Aligning Your Global Logistics Network

While there are a lot of different technology solutions in the market that will help you do different things, if your goal is to align divisions and gain global visibility of your supply chain, the thing that will be most valuable to you is a relational database that is able to hold specific data from multiple sources.

While there are a lot of different technology solutions in the market that will help you do different things, if your goal is to align divisions and gain global visibility of your supply chain, the thing that will be most valuable to you is a relational database that is able to hold specific data from multiple sources.

Managing a supply chain is kind like cooking lasagna:  You’ve got to keep the layers of your ingredients in order—or, when it comes to logistics, the layers of your organization in order.  If you don’t, you won’t be able to create enough structure to keep things from sliding off of the plate. 

As a supply chain manager, the things that will fall off of your plate are always going to be dollars.  Unfortunately, supply chain managers are usually the last people to be consulted before purchasing departments order new items or marketing departments send out promotional items; often, they aren’t consulted at all.  They are left to scramble to put out fires at the last minute, and are held responsible for keeping costs down despite being unable to see or control supply chain costs or having the ability to hold people accountable for the things they do that directly impact supply chain costs.  It’s as if they are chefs without any control over the ingredients that others are throwing into or leaving out of the pot.  No one can expect to get optimal results when they don’t have control or can’t see what the rest of the people in the kitchen are doing.  What’s a hard-working supply chain manager to do?

In any decentralized logistics network, most of the decisions that impact supply chain costs are going to be made by people in departments other than logistics who don’t collaborate with each other, let alone consult with their supply chain manager.  Aligning your departments and people is going to be what provides the connectivity you need in order to gain visibility across your supply chain.  What do you need to create and support alignment?  The short answer is that you need good technology.

The longer answer is that you need good technology because the key to managing a global supply chain is having visibility of logistics costs at a transactional level.  You have to be able to query data from multiple departments and systems.  Below is a shortlist of everything your supply chain visibility technology should be able to provide.

When it comes to your inbound logistics expense, your supply chain visibility technology should provide:

  • line item detail for each inbound carrier used,
  • complete tracking detail for each inbound shipment, and
  • the total cost of each purchase order placed.

When it comes to your outbound logistics expense, your supply chain visibility technology should provide:

  • line item detail for each outbound carrier used
  • complete tracking detail for each outbound shipment, and
  • the total cost of each customer shipment/order delivered.   

When it comes to the cost of procurement, your supply chain visibility technology should provide:

  • a complete list of each SKU purchased,
  • the ability to identify the sourcing location of each global supplier, and
  • the total cost of bid pricing for procurement goods.

When it comes to operations and inventory expenses, your supply chain visibility technology should provide:

  • the days items are held in inventory per SKU,
  • the total carrying cost per SKU, and
  • the obsolescence cost per SKU.

When it comes to sales price per SKU, your supply chain visibility technology should provide:

  • historical sales data for all SKUs,
  • expense assessments for sales prices versus margins, and
  • the total operational and logistics costs for all SKUs.

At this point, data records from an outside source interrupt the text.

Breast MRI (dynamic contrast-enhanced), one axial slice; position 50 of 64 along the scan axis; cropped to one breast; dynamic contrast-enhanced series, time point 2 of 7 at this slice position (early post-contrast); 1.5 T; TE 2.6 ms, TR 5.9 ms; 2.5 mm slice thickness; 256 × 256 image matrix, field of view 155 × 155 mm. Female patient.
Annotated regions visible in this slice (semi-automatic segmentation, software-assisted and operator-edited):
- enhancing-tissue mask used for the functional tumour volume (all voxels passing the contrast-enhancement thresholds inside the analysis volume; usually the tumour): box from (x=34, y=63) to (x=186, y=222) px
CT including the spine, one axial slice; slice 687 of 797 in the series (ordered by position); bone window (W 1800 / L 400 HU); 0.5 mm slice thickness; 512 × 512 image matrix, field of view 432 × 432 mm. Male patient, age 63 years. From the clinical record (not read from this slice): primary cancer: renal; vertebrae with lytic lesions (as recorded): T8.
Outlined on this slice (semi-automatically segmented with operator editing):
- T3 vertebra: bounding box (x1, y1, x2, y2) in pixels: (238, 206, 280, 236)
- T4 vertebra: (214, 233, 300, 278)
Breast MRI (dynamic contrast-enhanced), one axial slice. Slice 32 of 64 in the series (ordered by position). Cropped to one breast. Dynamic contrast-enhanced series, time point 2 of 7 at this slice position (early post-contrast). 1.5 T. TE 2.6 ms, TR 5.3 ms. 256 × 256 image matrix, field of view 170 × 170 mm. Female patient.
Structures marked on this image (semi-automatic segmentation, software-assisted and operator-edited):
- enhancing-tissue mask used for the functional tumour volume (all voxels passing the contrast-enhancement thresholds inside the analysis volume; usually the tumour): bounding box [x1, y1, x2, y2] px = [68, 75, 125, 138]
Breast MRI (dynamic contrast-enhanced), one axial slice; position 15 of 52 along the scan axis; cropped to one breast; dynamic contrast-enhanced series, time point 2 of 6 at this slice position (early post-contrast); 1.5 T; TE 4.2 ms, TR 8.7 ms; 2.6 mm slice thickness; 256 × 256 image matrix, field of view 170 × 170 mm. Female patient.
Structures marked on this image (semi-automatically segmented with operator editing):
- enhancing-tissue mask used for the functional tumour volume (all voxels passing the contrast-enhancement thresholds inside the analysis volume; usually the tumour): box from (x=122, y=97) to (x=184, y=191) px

By importing all of the above transactional-level data into one relational database, a company with a decentralized global logistics network could begin using its collected information to create synergies between departments.

Integrating the cost visibility data of logistics and operations, for example, could allow your logistics and operations departments to access one single data source.  That would enable you to determine your actual total logistics cost per SKU.  You could take things a step further and create sourcing alignment among multiple departments or divisions by using your supply chain visibility technology to determine cross-divisional purchasing ownership, develop an itemized master SKU list by division, and optimize purchasing power on a corporate level.  Taking these actions should optimize your company’s purchasing power while reducing its overall logistics expense.

While there are a lot of different technology solutions in the market that will help you do different things, if your goal is to align divisions and gain global visibility of your supply chain, the thing that will be most valuable to you is a relational database that is able to hold specific data from multiple sources.  This is what will empower you, the supply chain manager, to use one single source to obtain all of the itemized inbound and outbound costs per SKU for all modes of transportation globally.